Ложка поскребла по дну.
Я поднял голову. На меня глядел Долохов. Он обтирал хлебом губы, а потом они зашевелились. «Наутро пюре будет, Палыч, всего-то ночь переспать. А ты как полагаешь — от каши за ночь брюхо не вспучит? Я вот гляжу, ты тоже похавал.» Смолчав, я, будто задумавшись, теребил пуговицу на кительке. Солдатня уже управилась с пайками и молчала. И тогда я поднялся со скамьи, теребя пальцами пуговку. Оторопев, солдаты глядели на меня пустыми глазами, но не спрашивали ни о чем. И только Долохов испуганно потянул за рукав: «Ты чего? Не положено ж без приказу…» Я потревожил мух, и они зажужжали.
Как по уговору, рота, прогрохотав скамьями, встала у столов. Прилаживая опустошенные котелки на ремнях. Тогда и я повесил свой котелок на ремень. Подтянув его туго. А мухи стали рассаживаться на солдатах, не дожидаясь матюгов Хакимова.
Когда закричит товарищ лейтенант Хакимов, рота должна будет бежать на параши.
Бежать и думать невмоготу — очень голова трясется. Но я успел подумать, а потому хочется побыстрей про это досказать. Я, когда со скамьи поднялся, об одном спросить хотел, братки, может, знает кто: куда, скажите, Бог муху приведет, если она, по случаю, на него, как на нас сядет?

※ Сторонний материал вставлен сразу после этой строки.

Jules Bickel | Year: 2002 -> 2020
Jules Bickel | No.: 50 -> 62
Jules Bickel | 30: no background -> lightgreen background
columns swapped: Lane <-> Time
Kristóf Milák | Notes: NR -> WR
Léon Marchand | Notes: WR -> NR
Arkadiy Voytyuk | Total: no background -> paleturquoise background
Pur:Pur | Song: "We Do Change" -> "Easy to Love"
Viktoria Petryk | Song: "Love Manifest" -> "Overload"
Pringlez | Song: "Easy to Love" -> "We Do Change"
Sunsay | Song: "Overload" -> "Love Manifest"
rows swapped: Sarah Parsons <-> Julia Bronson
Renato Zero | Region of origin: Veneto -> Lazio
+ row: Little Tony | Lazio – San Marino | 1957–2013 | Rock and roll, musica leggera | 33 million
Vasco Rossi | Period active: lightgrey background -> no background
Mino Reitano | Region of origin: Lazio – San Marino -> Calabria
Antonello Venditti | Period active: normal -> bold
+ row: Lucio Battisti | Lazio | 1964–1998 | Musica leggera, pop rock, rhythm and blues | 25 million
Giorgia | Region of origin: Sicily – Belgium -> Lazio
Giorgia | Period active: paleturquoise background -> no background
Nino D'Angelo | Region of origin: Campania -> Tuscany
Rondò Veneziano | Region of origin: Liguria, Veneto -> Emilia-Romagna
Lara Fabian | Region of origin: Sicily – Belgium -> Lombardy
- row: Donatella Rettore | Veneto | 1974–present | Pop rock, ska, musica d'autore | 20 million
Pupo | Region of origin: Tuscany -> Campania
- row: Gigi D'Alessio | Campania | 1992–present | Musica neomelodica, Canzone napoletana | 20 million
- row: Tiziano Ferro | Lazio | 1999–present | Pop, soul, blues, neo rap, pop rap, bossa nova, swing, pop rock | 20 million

Наш лейтенант Хакимов прячется от жары, как грибок, под шляпочкой-фуражечкой. Раскрасневшийся, дряблый и малость призадумавшийся. Ему кажется, что оскалые зеки впиваются в него и клыками рвут на куски. Что комполка, багровея, кричит из дремучих усов вдогонку: «Тюря!» Что Саня-вольнонаемница не доливает в тарелку дармового солдатского борща и что ушлый поваренок еще прежде не докладывает в этот казенный борщ парную говяжью ляжку.
Потом летеха смущенно улыбнулся — и показались его подрумянившиеся щечки, пухлые пальцы и шоколадный родимец на лбу подле первых, спесиво изнеженных морщин. Какой же добрый наш лейтенант, какой оробевший, какой стыдливый — как деточка. И я воображаю, как тяжело было ему этим утром вставать с похожей на глубокий вздох перины, отправляясь на службу; как беременная жена Верка Ивановна подставляла послушать на прощаньице свой голубой живот, в котором можно было соскучиться, ожидая появленья на свет; как, выпив остывшего чая с булочкой, Хакимчик хмурил по-генеральски лицо перед зеркалом, а оно над его потугами звонко смеялось и трещинкой разламывало подбородок надвое, как спелый плод… Страшно жить на свете лейтенанту Хакимову!
А мы с Долоховым жалеем его потому, что уже мертвы. Мы умерли первыми. А часом позже порезанным оказался весь взвод, в котором был лейтенантом Хакимов. Он прячется под фуражечку. Он страсть как боится мертвецов. А еще ему стыдно. Это он на устроенном понарошку шмоне наказал, чтобы я стал конвойным, а Долохов зеком. Долохов должен был прятать лезвие бритвы, а я его отыскивать.
Я зажмурил глаза и открыл, когда кончилась считалочка, под которую он должен был успеть спрятать. Долохов был понарошку зек. И я принялся шмонать. Я пощипал под мышками, пошебуршил в волосах и сказал Долохову вывернуть наизнан карманы.
Но ничего не сыскалось. Из карманов на землю посыпались хлебные крохи, на которые прилетел щуплый, измученный жизнью воробей.
Лезвие оказалось у него во рту. Откуда, рассмеявшись, Долохов вынес его на розовом языке, чтобы не лезть руками. Мне не верилось, что кто-то может спрятать в рот лезвие, оно же острое. А Хакимчик грустно сказал, что меня убили.
Потом Долохов был конвойным. А я потом — зеком. Обидевшись за свою смерть, я назло ему положил лезвие в карман, словно и не был зеком, не умирал, а остался таким, какой есть.
Долохов шмонал меня с пристрастием и очень расстраивался, что ничего не находил. Он заглядывал в уши, отгибал подошвы сапог, заставлял разматывать портянки, где глядел между пальцев, и, как лекарь, приказывал высовывать язык, выдавливая из себя «Э-э-э…». А лезвишко-то лежало у меня в кармане, словно монетка.
Ничего не сыскал. И оказалось, что я его убил. А Хакимову стыдно. И напрасно он притворяется, что задумался. Надо бы встать и сказать: «А знаете ли вы, сучье племя, что вас могут убить?!»